Padre e hija volverían a reunirse en la pubertud de ésta, actuando juntos por las calles de Montmatre­. Hasta que un día, Piaf probó suerte por su cuenta entonando La Marsellesa, y recaudó en el platillo el doble de francos que en dúo. No tardó en escucharla, en la esquina de la rue Troyon y la rue Mac-Mahon, el oído adecuado, el de Louis Leplée, dueño del popular cabaret Gernys, quien la convirtió en la reina del music hall de París y le encasquetó el mote de Pequeño Gorrión. También la apodarían La Mome, la dama de la canción francesa. Pero más adelante. Por ahora, había nacido solo un mito de la canción, que luego sería también un emblema de Francia.

Edith Piaf se convirtió en la cantante más popular de las décadas de los años 40 y 50. Sus melodías dolientes y con sabor a París canalla, que tan bien refleja su políticamente incorrecta L’étranger, llenaron grandes colosos, del Olympia de París –su escenario preferido- al Carnegie Hall de Nueva York.
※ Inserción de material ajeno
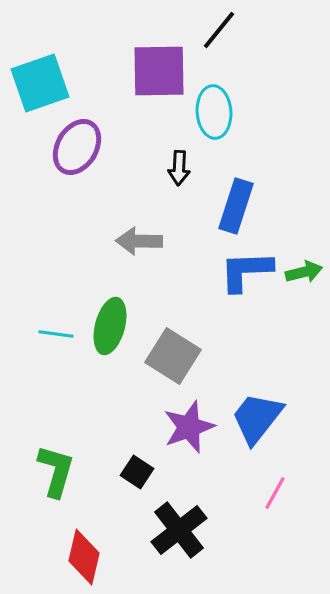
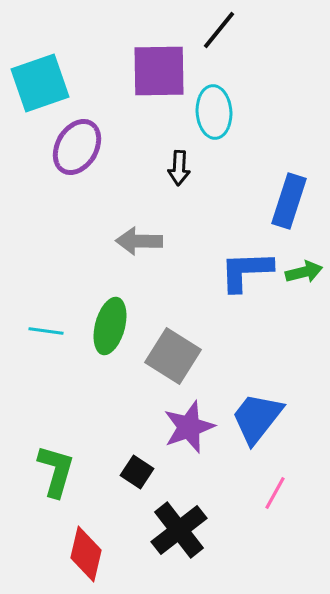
blue rectangle: moved 53 px right, 5 px up
cyan line: moved 10 px left, 3 px up
red diamond: moved 2 px right, 3 px up
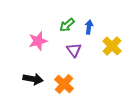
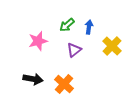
purple triangle: rotated 28 degrees clockwise
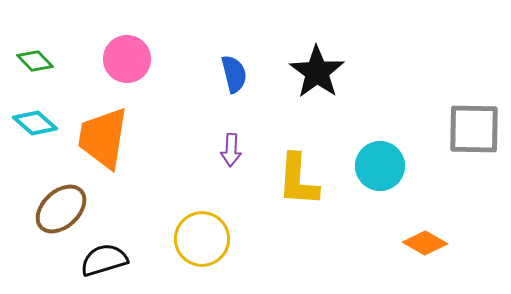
Con esa voz vibrante, voluminosa, libre, única que ha hecho inmortal a esta mujer menuda, y su don para escribir, nos dejó la unas 90 canciones y 11 películas.

A menudo, su vida amorosa determinaba los derroteros de la profesional, mezclando, como tantos, vida y arte. Tras su idilio con Leplée, al que asesinan por la espalda, el compositor Raymond Asso la rescató en una primera época de excesos, y la llevó de gira por Europa y Estados Unidos. Allí actuó ante Orson Wells, Judy Garland, Henry Fonda, Bette Davis o Marlene Dietrich.
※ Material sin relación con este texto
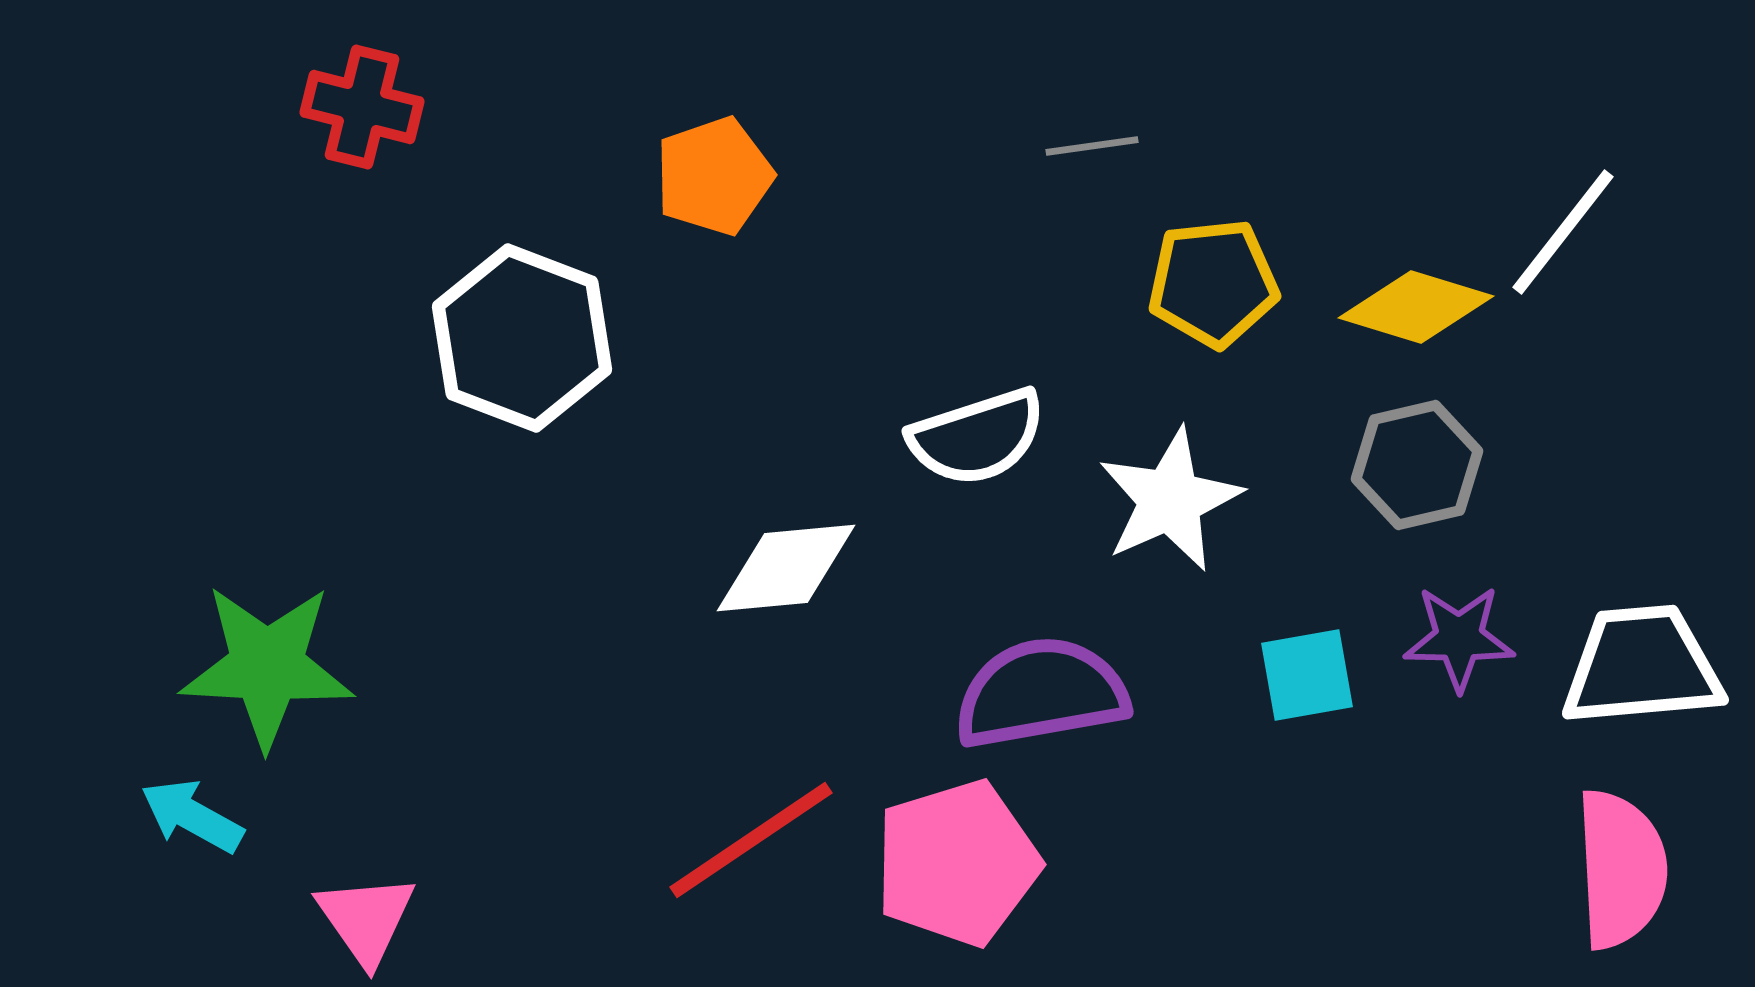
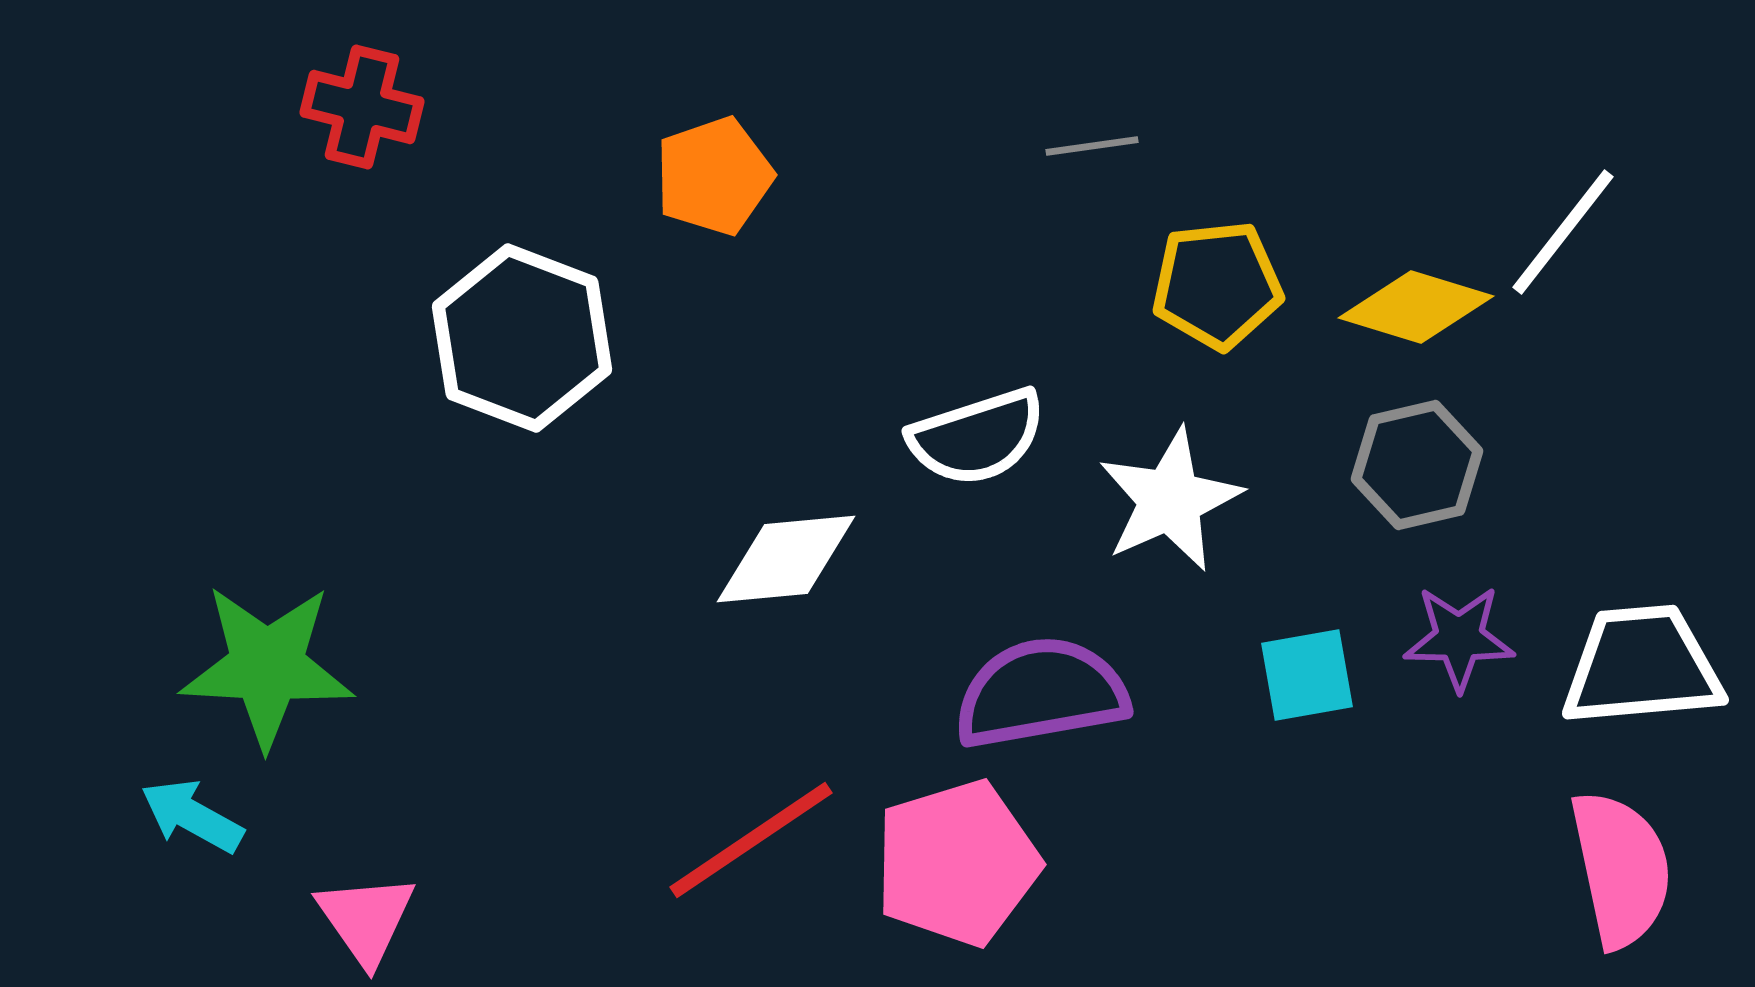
yellow pentagon: moved 4 px right, 2 px down
white diamond: moved 9 px up
pink semicircle: rotated 9 degrees counterclockwise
Aunque, según escribió la artista en una de sus dos autobiografías, Marcel Cerdan, un boxeador de origen mallorquín, fue “el único hombre al que he querido”. La relación fue tormentosa. Cerdan estaba casado y nunca tuvo la menor intención de abandonar a su familia por mucho que la Piaf se lo suplicara. Solía reunirse con ella en un café conocido hoy como Chez Ammad, y el 28 de octubre de 1949, el deportista se subió a un avión para reunirse juntos más lejos, en Nueva York. Nunca llegó, el aeroplano se estrelló. Aquella muerte hundió a la cantante aún más en la morfina y el alcohol, pero también nos reportó el gran Himno al amor.
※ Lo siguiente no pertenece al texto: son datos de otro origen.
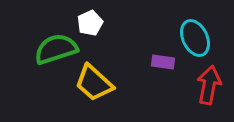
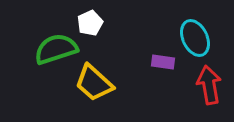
red arrow: rotated 21 degrees counterclockwise
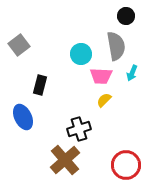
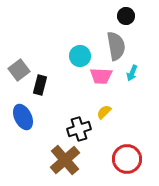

Entre tanto, el talento de Piaf se solidificaba al tiempo que crecían su fama y su generosidad: apoyó la carrera de cantantes entonces emergentes como Yves Montand, Georges Moustaki o Charles Aznavour, que por cierto ejerció de su secretario y chofer. El escritor Jean Cocteau reivindicaría, en este sentido, que Piaf fue la persona más generosa que había conocido.

Un emblema de Francia

Y no solo en el territorio musical se ha convertido en un baluarte esa persona generosa. En un momento histórico en el que los artistas gozaban de mayor dimensión social y exhibían un mayor activismo político, durante la ocupación nazi de Francia, la cantante apoyó a la Resistencia Francesa.

Se cuenta que protegió a judíos de la deportación, y sus canciones se fueron convirtiendo en himnos callejeros. Cantó para los prisioneros de guerra -Cocteau le escribió a tal efecto El bello indiferente-, y en 1944 estrenó en el Moulin Rouge La Vie en Rose. Después, los existencialistas de París la escogerían como musa, y así se amplió su radio de fama también a los intelectuales.

De su vida se han rodado hasta ahora cinco películas, y se han escrito centenares de libros. Aunque si algo la definió fue el tema de Charles Dumont Non, je ne regrette rien, en cuya mitificación ha intervenido que la artista salvó con él, de la quiebra, al Olympia de París, al presentarla allí. Y también el momento en el que lo interpretó, los años 60, el último tramo de su vida, otra época que atravesó en la cuerda floja: ya casada con Théo Sarapo, con quien cantó a dúo el amargo A quoi ça sert l’amour (Para qué sirve el amor),  en estos años sobrevivió a tres accidentes de coche, un intento de suicidio, cuatro desintoxicaciones, tres comas y un episodio de locura.

Fue la cirrosis la que finalmente la socavó, primero obligándola a retirarse de los escenarios, lo que la sumió, una vez más, en la pobreza, y el 11 de septiembre de 1963, acabando con su vida. Dos millones de personas acudieron a despedirla al cementerio Père Lachaise. Y mientras Edith Piaf duerme el sueño eterno, su magnetismo sigue funcionando. En Francia, su figura es hoy incontestable.